注意

  1. 以下演示内容基于数据库版本:
    mysql --version
    mysql Ver 15.1 Distrib 5.5.64-MariaDB, for Linux (x86_64) using readline 5.1
  2. utf8mb4 的最低 mysql 版本支持版本为 5.5.3+

前言

我们知道要想让数据库存储数据支持 emoji 显示必须将数据库编码格式设置为utf8mb4,可是我在代码中修改了数据库编码还是有问题,具体见此处 Issues ,当时列出下面的怀疑:

  • 数据库设置为utf8mb4编码;
  • 单个表格编码未设置为utf8mb4
  • 由于前端使用pangujs导致传到后端已经出错;

昨晚进行了排查及解决,现在记录一下。

排查

  1. 首先查看数据库编码格式
    MariaDB [iyblog_product]> show create database iyblog_product;
    +----------------+----------------------------------------------------------------------------+
    | Database | Create Database |
    +----------------+----------------------------------------------------------------------------+
    | iyblog_product | CREATE DATABASE `iyblog_product` /*!40100 DEFAULT CHARACTER SET utf8mb4 */ |
    +----------------+----------------------------------------------------------------------------+
    1 row in set (0.00 sec)

-- -- --

* 任务 1
把上面关于 utf8mb4 编码排查的原文从"昨晚进行了排查及解决,现在记录一下。"到"set (0.00 sec)"一字不改地重抄一遍。

-- -- --

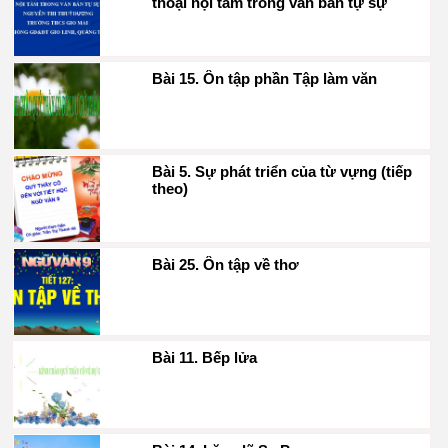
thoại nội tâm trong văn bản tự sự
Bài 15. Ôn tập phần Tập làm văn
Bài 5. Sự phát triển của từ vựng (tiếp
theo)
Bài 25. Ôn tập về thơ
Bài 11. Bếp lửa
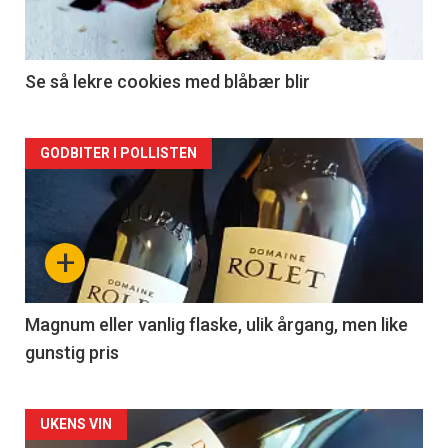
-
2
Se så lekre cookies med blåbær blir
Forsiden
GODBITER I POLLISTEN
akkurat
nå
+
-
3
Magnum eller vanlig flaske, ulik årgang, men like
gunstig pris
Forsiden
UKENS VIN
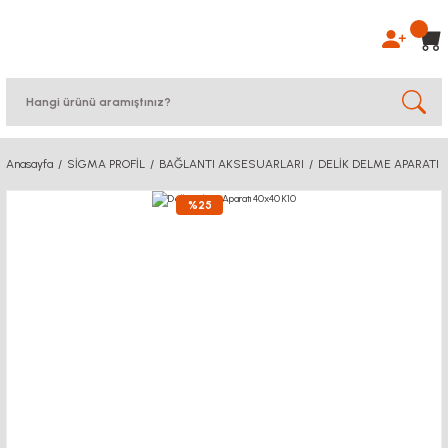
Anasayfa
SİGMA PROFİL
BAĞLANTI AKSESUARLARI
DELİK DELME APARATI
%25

-- -- --

* 任务 2
把上面全部记录中的文字逐行原样重写出来，图片不要放进答案。

* 作答区 1
昨晚进行了排查及解决,现在记录一下。

排查

  1. 首先查看数据库编码格式
    MariaDB [iyblog_product]> show create database iyblog_product;
    +----------------+----------------------------------------------------------------------------+
    | Database | Create Database |
    +----------------+----------------------------------------------------------------------------+
    | iyblog_product | CREATE DATABASE `iyblog_product` /*!40100 DEFAULT CHARACTER SET utf8mb4 */ |
    +----------------+----------------------------------------------------------------------------+
    1 row in set (0.00 sec)

* 作答区 2
thoại nội tâm trong văn bản tự sự
Bài 15. Ôn tập phần Tập làm văn
Bài 5. Sự phát triển của từ vựng (tiếp
theo)
Bài 25. Ôn tập về thơ
Bài 11. Bếp lửa
-
2
Se så lekre cookies med blåbær blir
Forsiden
GODBITER I POLLISTEN
akkurat
nå
+
-
3
Magnum eller vanlig flaske, ulik årgang, men like
gunstig pris
Forsiden
UKENS VIN
Anasayfa
SİGMA PROFİL
BAĞLANTI AKSESUARLARI
DELİK DELME APARATI
%25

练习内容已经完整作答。